Man Turns Fingernail Clippings Into Something He Calls Art (But You Might Not)

"Some people told me not to sell them because fingernails can be used in voodoo spells."

Mike Drake is taking the concept of "reuse, renew and recycle" to bizarre extremes.

The 45-year-old Queens resident saves every single nail clipping from his fingers and toes and turns them into designer paperweights.

Incredibly, Drake is able to sell the keratin-packed paperweights for between $300 and $500 apiece.

Drake got started 11 years ago. "I used to bite my nails, and I wondered how long they could grow," he told The Huffington Post. "And then I wondered how much I might be able to accumulate."

Drake managed to get a year's worth of nails into a Ziploc baggie, approximately 1,040 clippings, not that he counted them. He's not that obsessive).
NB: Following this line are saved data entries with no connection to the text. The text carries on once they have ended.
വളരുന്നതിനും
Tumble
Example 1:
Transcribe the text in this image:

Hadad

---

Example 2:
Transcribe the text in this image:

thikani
He was going to throw them out when he had a sudden burst of inspiration.

"I realized I went to all that effort, and I figured, in for a penny, in for a pound," he said. "I already worked with acrylics as a hobby so I decided to make paperweights."

 

Drake makes one nail clipping paperweight a year and prefers to make them in a green coloring -- but not because it resembles toenail fungus.

"I like the jade color because it gives off an emerald quality," he said.
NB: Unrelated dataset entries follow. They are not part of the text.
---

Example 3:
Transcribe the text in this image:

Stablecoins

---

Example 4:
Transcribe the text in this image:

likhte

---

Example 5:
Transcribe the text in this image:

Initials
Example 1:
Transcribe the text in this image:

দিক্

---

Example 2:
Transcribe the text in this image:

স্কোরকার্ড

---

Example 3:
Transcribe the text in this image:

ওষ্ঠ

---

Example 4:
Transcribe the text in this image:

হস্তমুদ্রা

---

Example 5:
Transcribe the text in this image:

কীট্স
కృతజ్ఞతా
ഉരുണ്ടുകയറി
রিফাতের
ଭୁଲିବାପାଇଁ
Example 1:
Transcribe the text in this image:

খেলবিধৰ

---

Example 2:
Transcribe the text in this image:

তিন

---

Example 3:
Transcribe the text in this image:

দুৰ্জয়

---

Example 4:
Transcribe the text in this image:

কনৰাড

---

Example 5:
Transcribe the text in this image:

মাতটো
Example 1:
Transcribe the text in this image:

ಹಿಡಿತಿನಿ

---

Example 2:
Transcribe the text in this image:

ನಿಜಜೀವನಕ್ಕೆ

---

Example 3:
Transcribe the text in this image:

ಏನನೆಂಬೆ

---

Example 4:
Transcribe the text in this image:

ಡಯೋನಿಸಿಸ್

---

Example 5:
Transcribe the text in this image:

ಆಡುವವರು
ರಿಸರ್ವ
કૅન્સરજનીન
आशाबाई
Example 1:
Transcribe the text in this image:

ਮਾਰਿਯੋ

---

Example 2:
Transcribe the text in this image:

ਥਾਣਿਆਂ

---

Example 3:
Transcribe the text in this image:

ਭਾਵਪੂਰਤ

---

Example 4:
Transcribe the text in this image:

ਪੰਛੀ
Nail clippings aren't the only bizarre paperweights Drake makes.

In 2011, he helped raise money for a veteran's hospital by making paperweights using prosthetic eyeballs that once belonged to soldiers.
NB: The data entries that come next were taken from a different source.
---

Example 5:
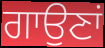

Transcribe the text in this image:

ਗਾਉਣਾਂ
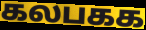
கலபகக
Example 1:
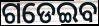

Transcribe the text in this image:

ଗଡେଇବ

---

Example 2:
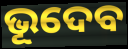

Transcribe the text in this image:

ଭୂଦେବ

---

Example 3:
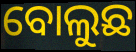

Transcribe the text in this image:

ବୋଲୁଛ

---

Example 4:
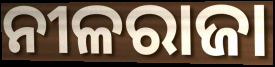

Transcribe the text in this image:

ନୀଳରାଜା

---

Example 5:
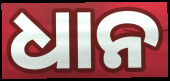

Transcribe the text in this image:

ଧାନ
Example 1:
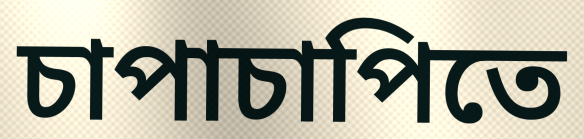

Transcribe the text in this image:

চাপাচাপিতে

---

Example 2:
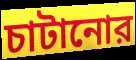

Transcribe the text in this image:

চাটানোর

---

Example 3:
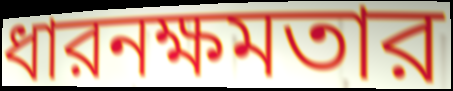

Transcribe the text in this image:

ধারনক্ষমতার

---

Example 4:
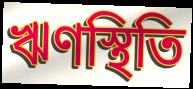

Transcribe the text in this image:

ঋণস্থিতি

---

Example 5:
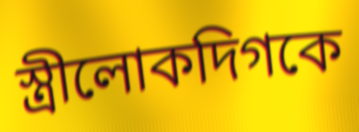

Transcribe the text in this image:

স্ত্রীলোকদিগকে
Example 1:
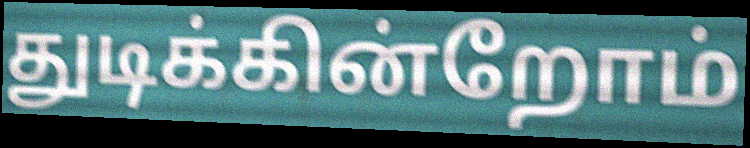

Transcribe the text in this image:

துடிக்கின்றோம்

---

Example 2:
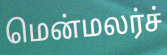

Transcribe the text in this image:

மென்மலர்ச்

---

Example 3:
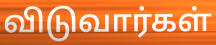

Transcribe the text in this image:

விடுவார்கள்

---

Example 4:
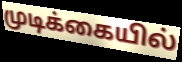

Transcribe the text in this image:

முடிக்கையில்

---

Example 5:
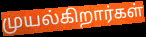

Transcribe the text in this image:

முயல்கிறார்கள்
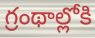
గ్రంథాల్లోకి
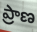
ప్రాణ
 "Each eyeball came with a story about how the vet lost his eye," Drake said. 

Those eyeballs made a lot of money for charity and also helped Drake get noticed by the folks at Ripley's Believe It Or Not!

Ripley's has purchased many of Drake's fingernail paperweights for display in the company's various Odditoriums, and its new book, "Eye-Popping Oddities."

"Some people told me not to sell them because fingernails can be used in voodoo spells," said Drake.

Drake isn't the first person Ripley's made famous for fingernails.

Last year, Richard Gibson was featured in the company's Reality Shock book thanks to a collection of nail trimmings dating back to February 1978.